Google.Cloud.Spanner.Data
Google.Cloud.Spanner.Data
is the ADO.NET provider for Cloud Spanner. It is the recommended
package for regular Cloud Spanner database access from .NET.
Note:
This documentation is for version 3.5.0
of the library.
Some samples may not work with other versions.
The Google.Cloud.Spanner.Admin.Instance.V1 package should be used for Cloud Spanner instance administration, such as creating or deleting instances.
Installation
Install the Google.Cloud.Spanner.Data
package from NuGet. Add it to
your project in the normal way (for example by right-clicking on the
project in Visual Studio and choosing "Manage NuGet Packages...").
Authentication
When running on Google Cloud Platform, no action needs to be taken to authenticate.
Otherwise, the simplest way of authenticating your API calls is to
download a service account JSON file then set the GOOGLE_APPLICATION_CREDENTIALS
environment variable to refer to it.
The credentials will automatically be used to authenticate. See the Getting Started With
Authentication guide for more details.
Getting started
Operations generally follow ADO.NET conventions. However Cloud Spanner does not support DML (eg. "INSERT INTO ..."). Therefore you should use the corresponding API on SpannerConnection to create ADO command objects instead of setting CommandText manually.
See examples below:
Sample code
Once you have created your Google Cloud Project and Spanner Instance using the web console, you can start using the ADO.NET provider to create and modify a Cloud Spanner database.
Creating a Database and Table
using (SpannerConnection connection = new SpannerConnection(connectionString))
{
SpannerCommand createDbCmd = connection.CreateDdlCommand($"CREATE DATABASE {databaseName}");
await createDbCmd.ExecuteNonQueryAsync();
SpannerCommand createTableCmd = connection.CreateDdlCommand(
@"CREATE TABLE TestTable (
Key STRING(MAX) NOT NULL,
StringValue STRING(MAX),
Int64Value INT64,
) PRIMARY KEY (Key)");
await createTableCmd.ExecuteNonQueryAsync();
}
DataAdapter support (.NET 4.5+ only)
Cloud Spanner supports a limited DataAdapter that provides basic CRUD operations on any table. Create a SpannerDataAdapter with the target table and its primary keys. You may replace any commands provided by SpannerDataAdapter with your own custom commands.
using (SpannerConnection connection = new SpannerConnection(connectionString))
{
DataSet untypedDataSet = new DataSet();
// Provide the name of the Cloud Spanner table and primary key column names.

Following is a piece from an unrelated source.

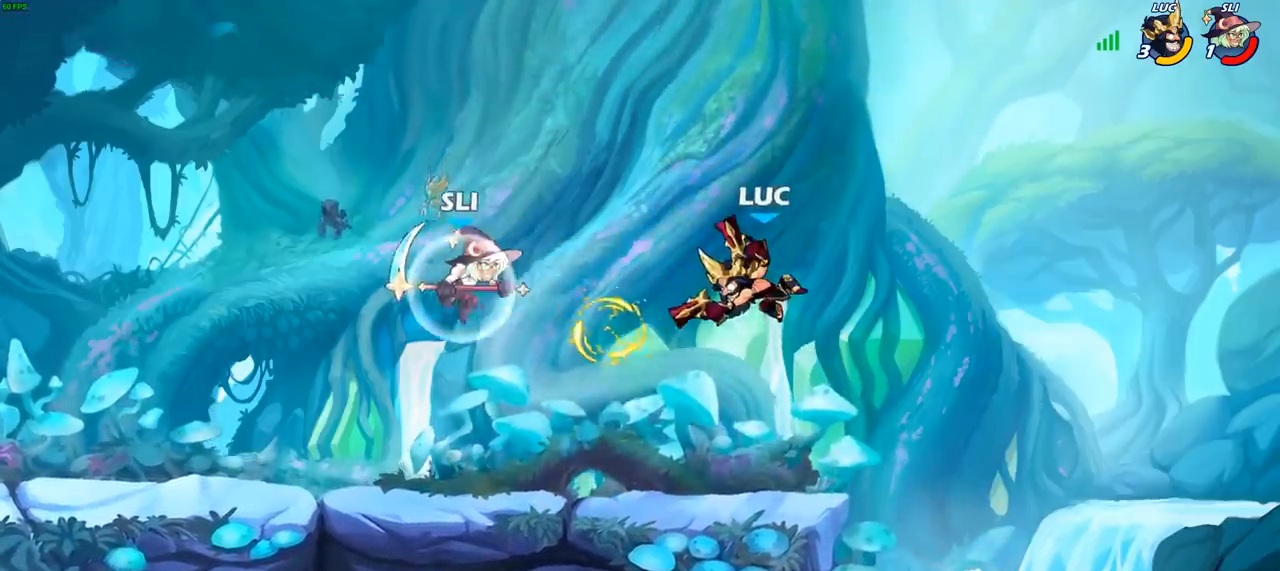
{"buttons": ["CIRCLE"], "left_stick": "down", "right_stick": "center", "events": [[267, "left_stick", "down"], [500, "CIRCLE", "down"]]}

SpannerDataAdapter adapter = new SpannerDataAdapter(connection, "TestTable", "Key");
adapter.Fill(untypedDataSet);
// Insert a row
DataRow row = untypedDataSet.Tables[0].NewRow();
row["Key"] = Guid.NewGuid().ToString("N");
row["StringValue"] = "New String Value";
row["Int64Value"] = 0L;
untypedDataSet.Tables[0].Rows.Add(row);
adapter.Update(untypedDataSet.Tables[0]);
}
Modifying data
Cloud Spanner supports two approaches to modifying data: DML, and direct row modifications.
DML
DML is capable of affecting multiple rows with a single command. For example, you could delete all rows matching a query, or update rows to set the value of one column equal to another one.
DML can be executed in standard mode using ExecuteNonQuery
or ExecuteNonQueryAsync
:
using (SpannerConnection connection = new SpannerConnection(connectionString))
{
await connection.OpenAsync();
// If the transaction is aborted, RunWithRetriableTransactionAsync will
// retry the whole unit of work with a fresh transaction each time.

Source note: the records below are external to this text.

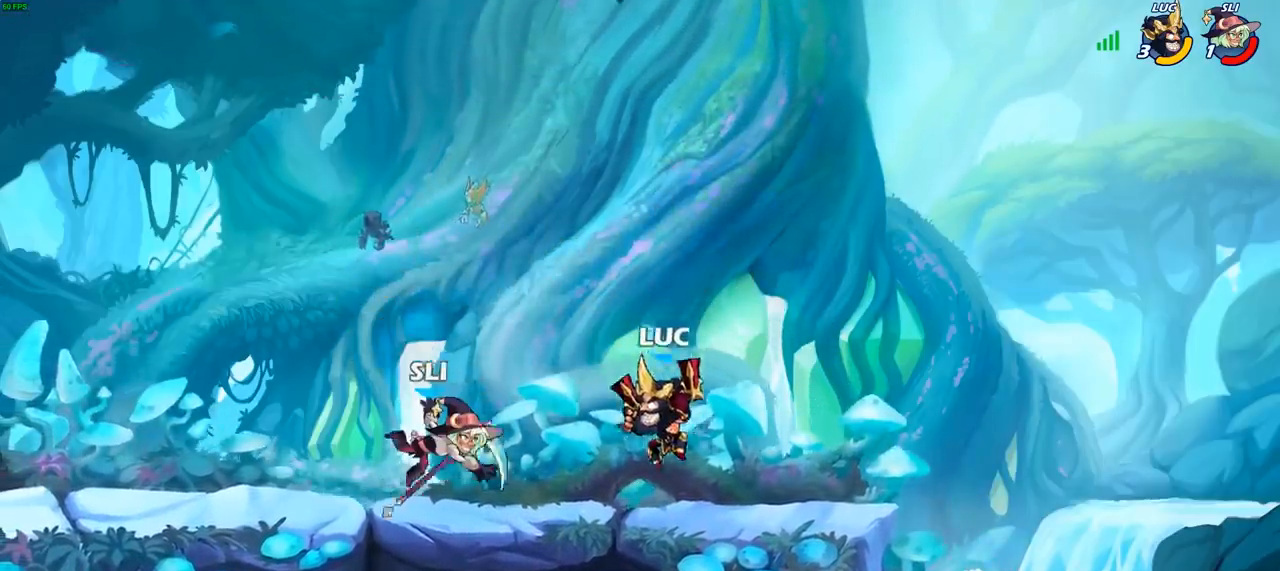
{"buttons": [], "left_stick": "center", "right_stick": "center", "events": [[33, "left_stick", "center"], [67, "CIRCLE", "up"]]}
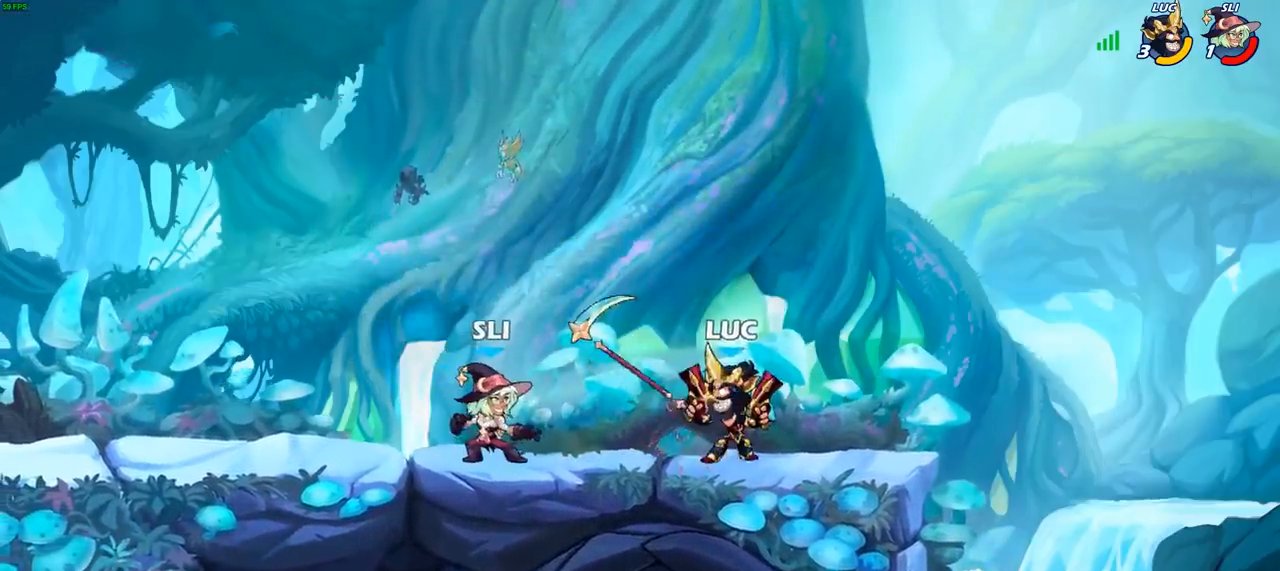
{"buttons": [], "left_stick": "center", "right_stick": "center", "events": [[17, "CIRCLE", "down"], [100, "CIRCLE", "up"]]}
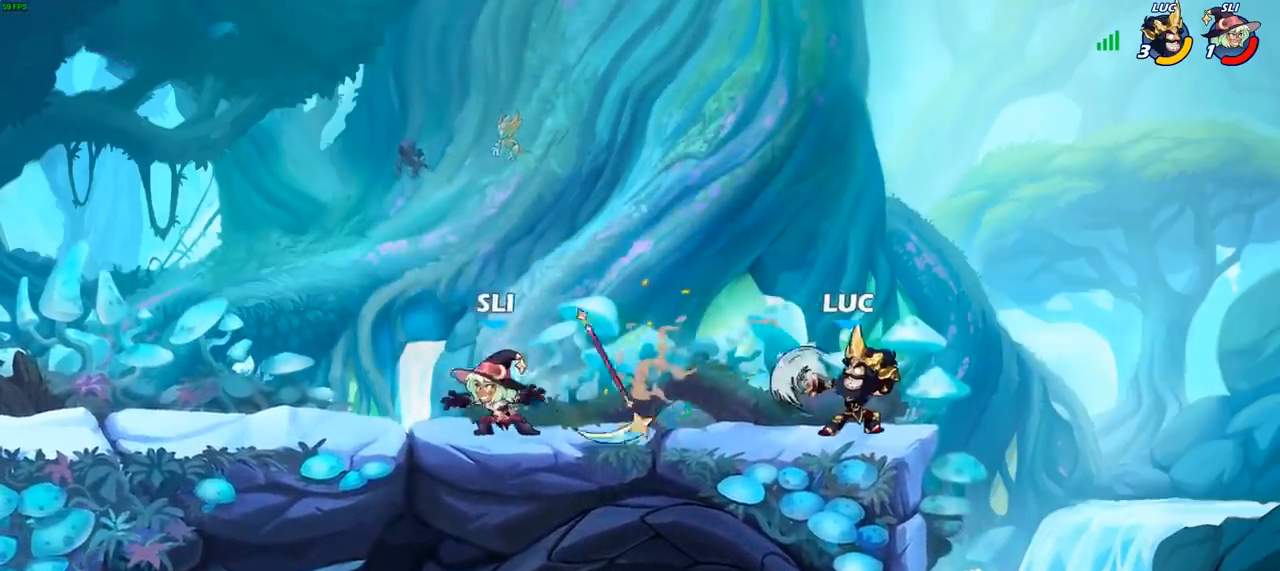
{"buttons": [], "left_stick": "center", "right_stick": "center", "events": []}
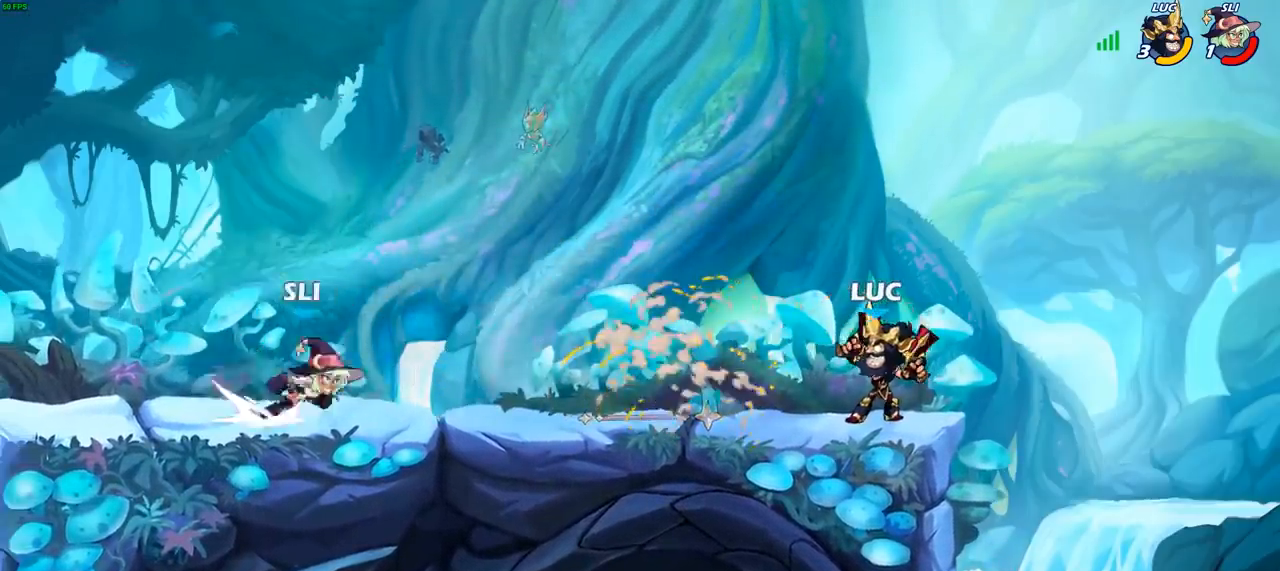
{"buttons": [], "left_stick": "up-left", "right_stick": "center", "events": [[83, "left_stick", "left"], [233, "left_stick", "up-left"], [300, "R2", "down"], [317, "CROSS", "down"], [467, "CROSS", "up"], [467, "R2", "up"]]}
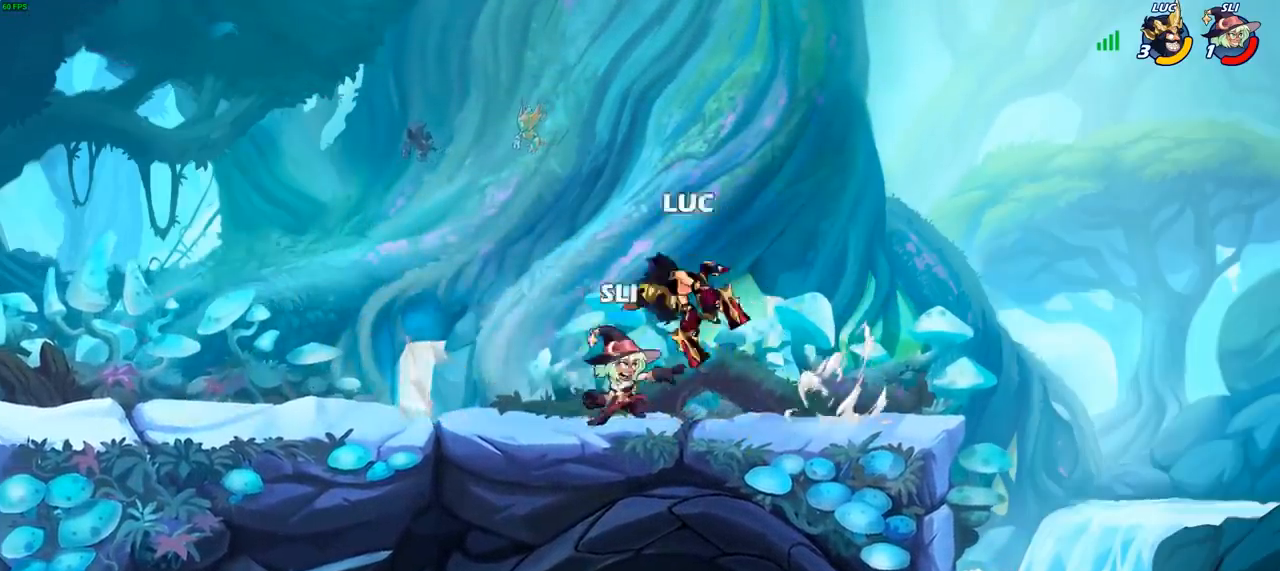
{"buttons": [], "left_stick": "right", "right_stick": "center", "events": [[50, "CROSS", "down"], [117, "left_stick", "up-right"], [167, "CROSS", "up"], [300, "left_stick", "down-right"], [433, "left_stick", "right"]]}
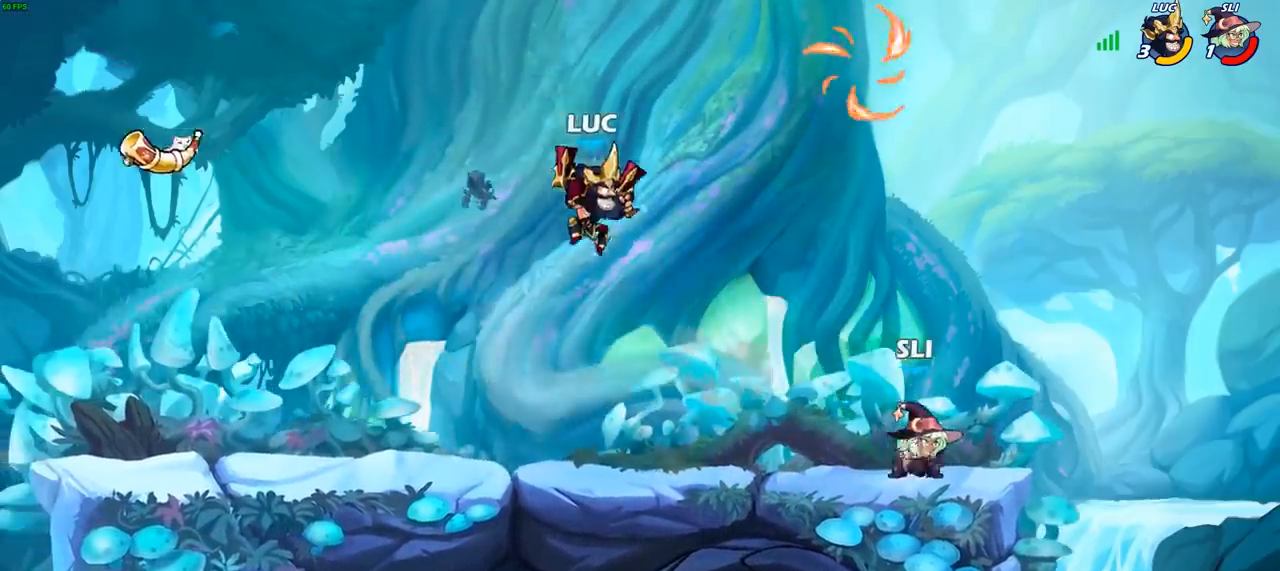
{"buttons": [], "left_stick": "center", "right_stick": "center", "events": [[17, "SQUARE", "down"], [133, "SQUARE", "up"], [500, "left_stick", "center"]]}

// Please be aware that the whole unit of work needs to be prepared
// to be called more than once.
await connection.RunWithRetriableTransactionAsync(async transaction =>
{
SpannerCommand cmd = connection.CreateDmlCommand(
"UPDATE TestTable SET StringValue='Updated' WHERE Int64Value=@value");
cmd.Parameters.Add("value", SpannerDbType.Int64, 10);
cmd.Transaction = transaction;
int rowsAffected = await cmd.ExecuteNonQueryAsync();
Console.WriteLine($"{rowsAffected} rows updated...");
});
}
It is recommended that you execute DML statements within a retriable transaction. Queries within the same transaction are able to observe the changes already made by DML statements, and later DML statements can use the values created or updated by earlier ones. Also, if the transaction is aborted at any point, the whole unit of work will be retried automatically. Note that the code executing within a retriable transaction needs to be prepared to be called more than once. Please read the Cloud Spanner user documentation for details on when and why transactions can be aborted.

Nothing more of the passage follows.